开放量子系统的反馈控制对于从量子计算到量子误差校正和量子计量等各种实际应用具有重要意义。它在热力学背景下的使用进一步使研究信息和能量之间的相互作用成为可能。然而，导出最优反馈控制策略是极具挑战性的，因为它涉及开放量子系统的最优控制，量子测量的随机性，以及包含最大化长期时间和轨迹平均目标的策略。在这项工作中，我们采用强化学习方法来自动化和捕获量子麦克斯韦妖的角色：代理在基于量子位的系统中发现最佳反馈控制策略，从而最大限度地在测量驱动的冷却和测量效率之间进行权衡。考虑到弱或投影量子测量，我们基于热化、测量和统一反馈时间尺度之间的顺序探索了不同的机制，找到了不同的、高度非直觉的、但可解释的策略。在热化为主的制度，我们发现策略与精心制作的有限时间热化协议条件下的测量结果。在测量主导的状态下，我们发现最优策略包括自适应地测量反映所获取信息的不同量子位观测值，并重复多次弱测量，直到量子态“足够纯粹”，导致状态空间中的随机游走。最后，我们研究了所有时间尺度都具有可比性的情况，发现新的反馈控制策略明显优于更直观的控制策略。我们讨论了一个双量子位的例子，在这个例子中我们探讨了纠缠的作用，最后讨论了我们的结果对量子多体系统的缩放。

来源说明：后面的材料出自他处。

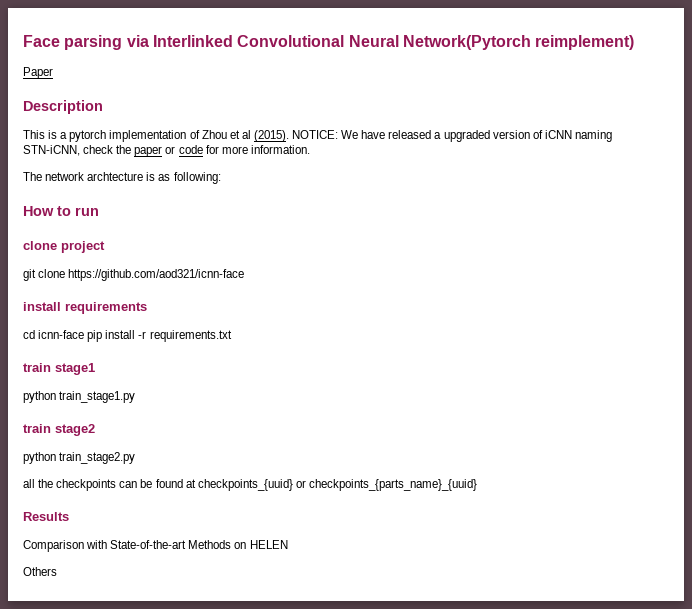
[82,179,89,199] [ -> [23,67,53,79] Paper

本文章由计算机程序翻译，如有差异，请以英文原文为准。

查看原文本刊更多论文

Artificially intelligent Maxwell’s demon for optimal control of open quantum systems

Feedback control of open quantum systems is of fundamental importance for practical applications in various contexts, ranging from quantum computation to quantum error correction and quantum metrology. Its use in the context of thermodynamics further enables the study of the interplay between information and energy. However, deriving optimal feedback control strategies is highly challenging, as it involves the optimal control of open quantum systems, the stochastic nature of quantum measurement, and the inclusion of policies that maximize a long-term time- and trajectory-averaged goal. In this work, we employ a reinforcement learning approach to automate and capture the role of a quantum Maxwell’s demon: the agent takes the literal role of discovering optimal feedback control strategies in qubit-based systems that maximize a trade-off between measurement-powered cooling and measurement efficiency. Considering weak or projective quantum measurements, we explore different regimes based on the ordering between the thermalization, the measurement, and the unitary feedback timescales, finding different and highly non-intuitive, yet interpretable, strategies. In the thermalization-dominated regime, we find strategies with elaborate finite-time thermalization protocols conditioned on measurement outcomes. In the measurement-dominated regime, we find that optimal strategies involve adaptively measuring different qubit observables reflecting the acquired information, and repeating multiple weak measurements until the quantum state is ‘sufficiently pure’, leading to random walks in state space. Finally, we study the case when all timescales are comparable, finding new feedback control strategies that considerably outperform more intuitive ones. We discuss a two-qubit example where we explore the role of entanglement and conclude discussing the scaling of our results to quantum many-body systems.

求助全文

通过发布文献求助，成功后即可免费获取论文全文。去求助

来源期刊

Quantum Science and Technology Materials Science-Materials Science (miscellaneous)

CiteScore

11.20

自引率

3.00%

发文量

133

期刊介绍： Driven by advances in technology and experimental capability, the last decade has seen the emergence of quantum technology: a new praxis for controlling the quantum world. It is now possible to engineer complex, multi-component systems that merge the once distinct fields of quantum optics and condensed matter physics. Quantum Science and Technology is a new multidisciplinary, electronic-only journal, devoted to publishing research of the highest quality and impact covering theoretical and experimental advances in the fundamental science and application of all quantum-enabled technologies.